String Theory...
Tucked between a rustic wine bar and a bakery that smelled like burnt sugar (the seared-saccharine ghost scent of leftover trdelník still lingering), the small shop was unassuming from the outside...
It started like most of my days here. No plan, no rush, no need to manufacture some monumental Instagram-worthy moment. Just walking. Letting Prague unfold the way she does, one crooked step at a time.
I’ve found this city rewards unassuming aimlessness… in the way that if you chase her, she’ll disappear. But if you wander without expectation, let her come to you, in her own way and time, she might show you something… she might just invite you in. On her terms, of course.
Today, she teased me with tiny breadcrumbs of beauty. I followed down cobblestone side streets, winding through roundabout alleyways, just past the popular tourist traps … to a dusty marionette shop.
Tucked between a rustic wine bar and a bakery that smelled like burnt sugar (the seared-saccharine ghost scent of leftover trdelník still lingering), this small shop looked unassuming from the outside. A wallflower, if you will. But inside? She was a diva, demanding attention.
From the moment you walk through the door, you are practically assaulted with floor-to-ceiling puppets, all peering down at you in some way… As if you are the specimen on display.
Straight ahead, lovely fairytale princesses embody every facet of your child-self’s sugarplum fairy dreams. Pivot to the right, however, and you are met with witchy hags, crooked-backs and bulging eyes every bit the stuff of nightmares, and exactly the nighttime beasts you imagined lurking under your pre-teen bed. It´s a carnival of near-endless eye-candy, both sour and sweet.
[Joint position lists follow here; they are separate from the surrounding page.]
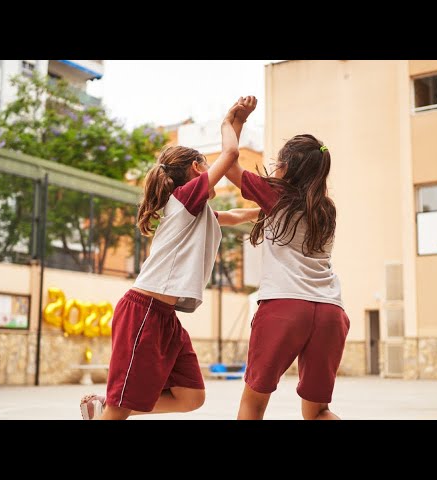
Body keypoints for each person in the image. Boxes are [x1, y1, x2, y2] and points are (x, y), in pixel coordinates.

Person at [80, 96, 259, 420]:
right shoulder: (185, 198)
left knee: (191, 396)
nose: (212, 170)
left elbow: (235, 215)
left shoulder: (196, 211)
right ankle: (110, 410)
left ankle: (107, 408)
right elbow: (231, 154)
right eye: (207, 164)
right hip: (143, 312)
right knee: (119, 410)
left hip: (164, 317)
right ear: (196, 168)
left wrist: (276, 209)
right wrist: (230, 123)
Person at [224, 132, 350, 420]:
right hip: (331, 310)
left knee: (253, 404)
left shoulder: (277, 195)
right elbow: (263, 215)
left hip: (285, 307)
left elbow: (230, 163)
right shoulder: (326, 209)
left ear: (288, 167)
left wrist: (233, 123)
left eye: (278, 162)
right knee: (318, 412)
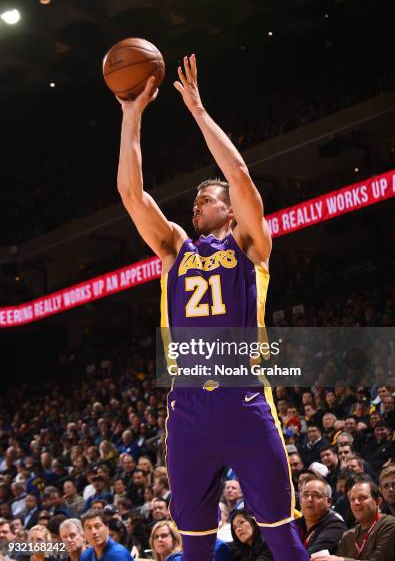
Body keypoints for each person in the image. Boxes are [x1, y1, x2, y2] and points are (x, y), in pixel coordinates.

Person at [117, 54, 308, 561]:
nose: (197, 205)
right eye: (196, 201)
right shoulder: (176, 249)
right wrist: (131, 115)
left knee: (282, 536)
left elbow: (241, 174)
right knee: (194, 547)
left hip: (243, 398)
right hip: (188, 409)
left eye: (208, 198)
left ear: (228, 207)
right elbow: (131, 195)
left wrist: (198, 111)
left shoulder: (250, 245)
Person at [316, 476, 395, 561]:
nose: (356, 503)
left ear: (378, 502)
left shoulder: (389, 525)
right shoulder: (348, 536)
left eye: (362, 498)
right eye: (352, 499)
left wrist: (342, 560)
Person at [297, 477, 346, 555]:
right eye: (305, 495)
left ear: (329, 502)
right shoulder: (294, 524)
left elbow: (312, 556)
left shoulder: (336, 526)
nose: (309, 499)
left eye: (316, 495)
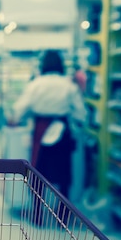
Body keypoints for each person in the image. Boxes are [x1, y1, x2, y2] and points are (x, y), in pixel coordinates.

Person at [11, 50, 86, 225]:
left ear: (43, 64)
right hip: (62, 131)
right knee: (64, 175)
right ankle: (63, 216)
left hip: (41, 129)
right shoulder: (69, 85)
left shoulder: (36, 84)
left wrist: (15, 120)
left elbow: (21, 107)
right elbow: (80, 112)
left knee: (37, 172)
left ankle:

Somehow, they were all beautiful to me, in a grotesque, exaggerated way. I tried to put my finger on it… the inexplicable attraction that pulled my attention like a magnet, I could not look away.
They stared down at me with hollow eyes, but there was something lurking behind them still, deep in the caverns of their wooden carcasses. It was almost as if they were judging me, testing me … as if they knew something I didn’t, but weren’t in the mood to explain it.
I mean, they’re clearly not alive, but there’s a weirdly palpable presence to them. Like they’re waiting for someone to bring them back to life … or maybe just pretending to sleep. Limbs slack, heads tilted, bodies suspended by strings.
And maybe that’s what got me…
The strings.
Obvious. Exposed. Unapologetic.
Because … we’ve got them too. Ours are just invisible. The way we move (for love, for approval, for money, for god knows what), it’s all tugging at us from somewhere. Somewhere we don’t dare (or can’t) always name. Family. Culture. Insecurity. Desire. Even algorithms. Whatever that voice is in your head, the one that isn’t really yours, but reverberates like thunder all the same.
At least the puppets are honest about it.
As I stood there, surrounded by a hundred tiny suspended versions of me, the weight of realization made my head spin, reminding me once again of the complex capriciousness that is Prague.
She gives you stained glass one minute, a sex machine museum the next, and now a room full of soulless wooden dolls dangling from the ceiling, sending unsolicited messages like some kind of existential art installation.
But Prague doesn’t care if you get the message. She just lays it out and walks away, cigarette in hand, leaving you to make sense amid the smoke.